Well, sure enough, as you can imagine, it’s one that I’ve been wanting myself.
Someone suggested that Simplicity 1133 is a similar pattern so I got on Amazon and ordered it.
It is a bit different. The pattern is tunic length, it doesn’t have side seams (I want to use this pattern on leftover T-shirts so I needed to create a side seam), and the shoulders are actually flaps that come over the shoulder and button onto the front. These differences were easy enough to adjust.
It also has darts at the breast. I kept those in but I don’t love that look. Actually, there are quite a few things I’ll tweak if I make it again.
I did like it enough to go ahead and put on a binding so I could wear it. Who doesn’t need a little black top? This took three 56” long binding strips to go around all of the edges. That’s a whole lot of rosebud stitches but you really do get into a groove.
Thank goodness it works with my sports bra!
This experiment did get me thinking about that Patternmaking class AC is having next June. Just wish it wasn’t the same time as my oldest’s High School graduation.

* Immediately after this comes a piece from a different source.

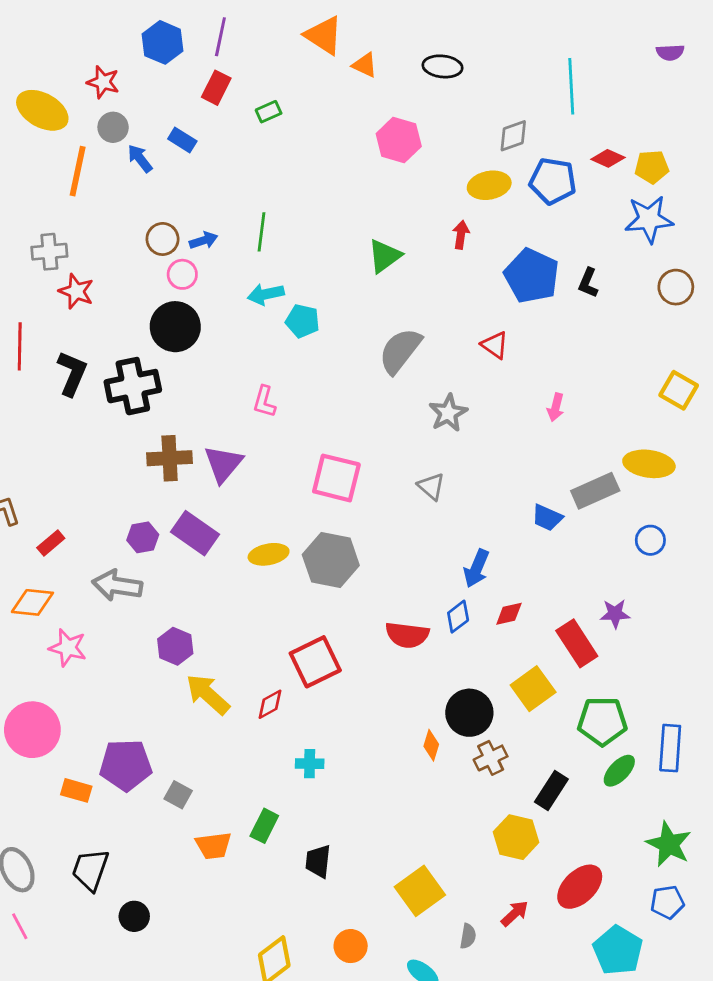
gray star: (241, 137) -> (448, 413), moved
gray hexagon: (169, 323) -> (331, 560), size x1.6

Maybe I can talk myself into one of their “individual” days because I hear they give you access to some of their archived patterns.
In the meantime, I’ve got my eye on this dress for the rest of the fabric I dyed. I think it would look good layered over the skirt I just made.
This looks like the panel pattern but I think I’ll go with the camisole or tank pattern. I think they are a little more forgiving around the waist.
Alas, it may have to wait a while. I’ve got a few other projects on top of the pile.